On June 24 the repercussions of the UK's vote to leave the EU quickly became apparent.
Prime minister David Cameron resigned and left it to his successor to enact Article 50 and negotiate leaving terms with the European Commission.
This, in retrospect, seems like a very good idea from the soon-to-be-former prime minister.
Since the vote, would-be prime ministers and European leaders have been outlining very different visions of the UK's relationship with the EU post-Brexit.
German chancellor Angela Merkel aptly summed up the European stance to the UK's apparent wish to remain in the single market without freedom of movement:
We'll ensure that negotiations don't take place according to the principle of cherry-picking... It must and will make a noticeable difference whether a country wants to be a member of the family of the European Union or not.
Whoever wants to leave this family can't expect to do away with all of its responsibilities while keeping the privileges.
It's a fairly clear stance and tough negotiations are ahead for the UK.
So it's a good thing we are vastly outnumbered by the EU in terms of trade negotiators.
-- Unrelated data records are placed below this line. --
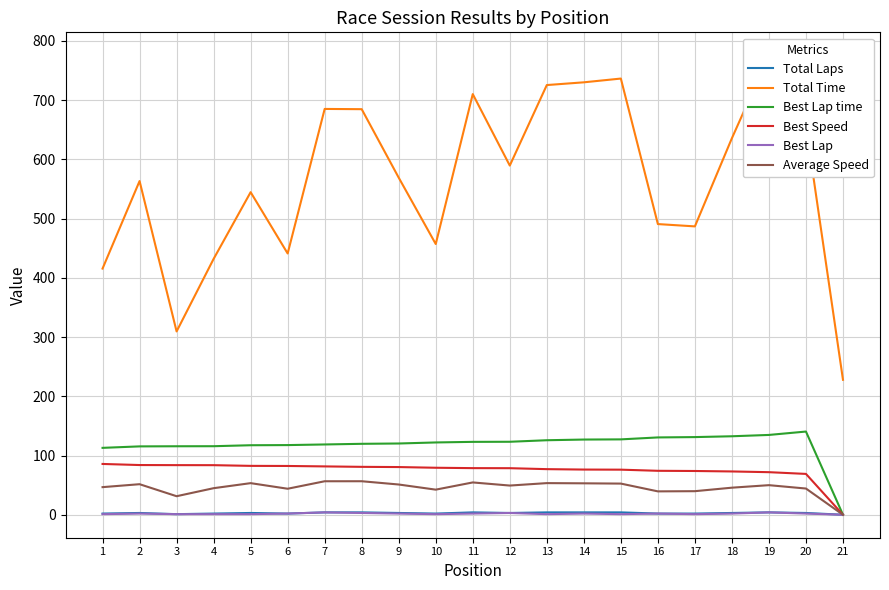

What is the sum of the Best Lap values at 13 and 6?

3.0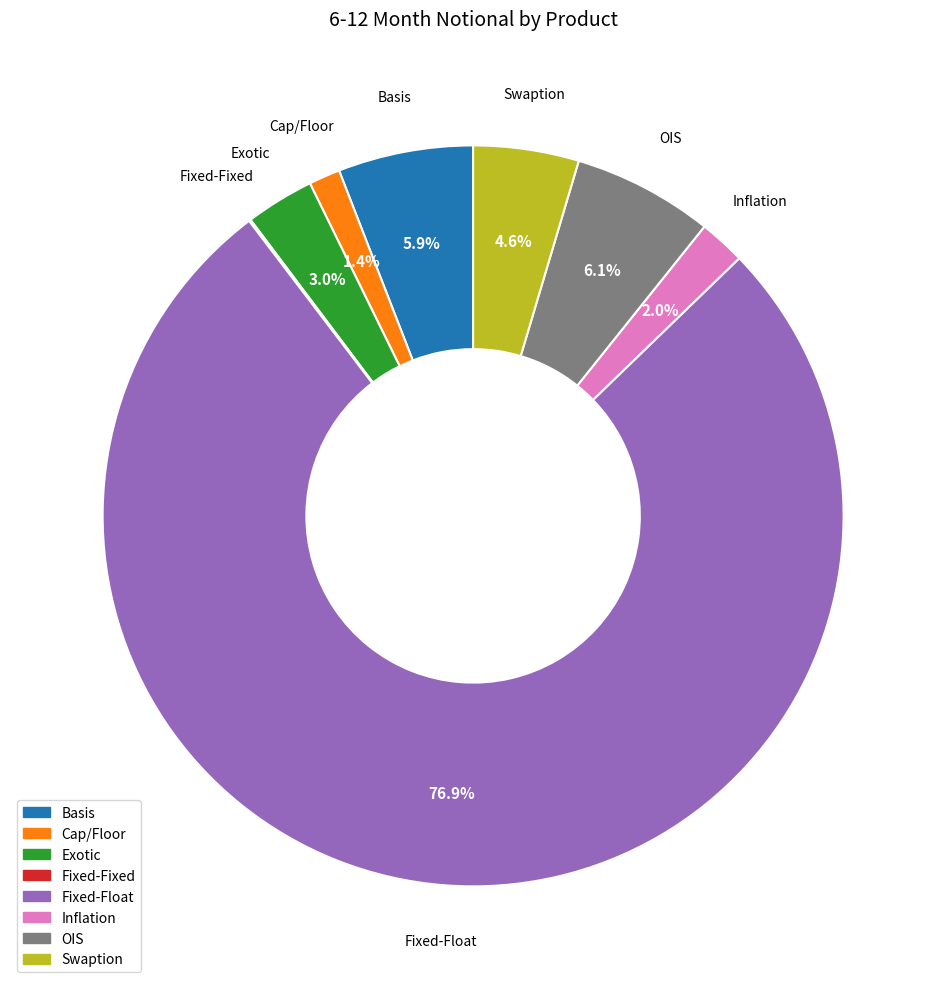

Is there a majority slice in this chart?

Yes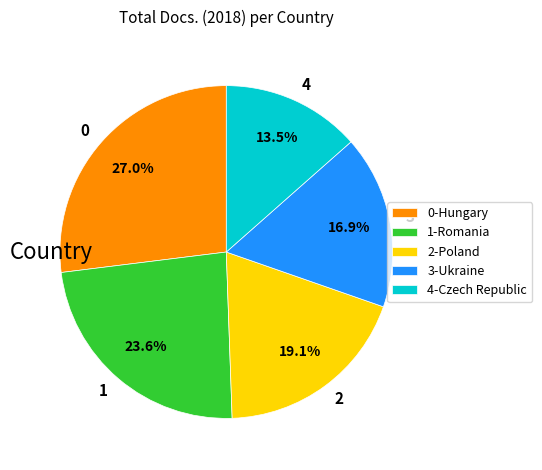

What is the ratio of the value at 0 to the value at 2?

1.4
An internal review revealed that there are only 20 active trade negotiators in the British government, former top Foreign Office official Simon Fraser told Parliament this week.
The European Commission has at least 600 trade specialists, according to the Washington Post.
The Telegraph reports that as a result of the shortage on the UK's end, we'll have to find experts from other countries around the world, including India, the US and New Zealand.
Brexit is already creating jobs - however, it seems that the only ones not going abroad are in party leaderships.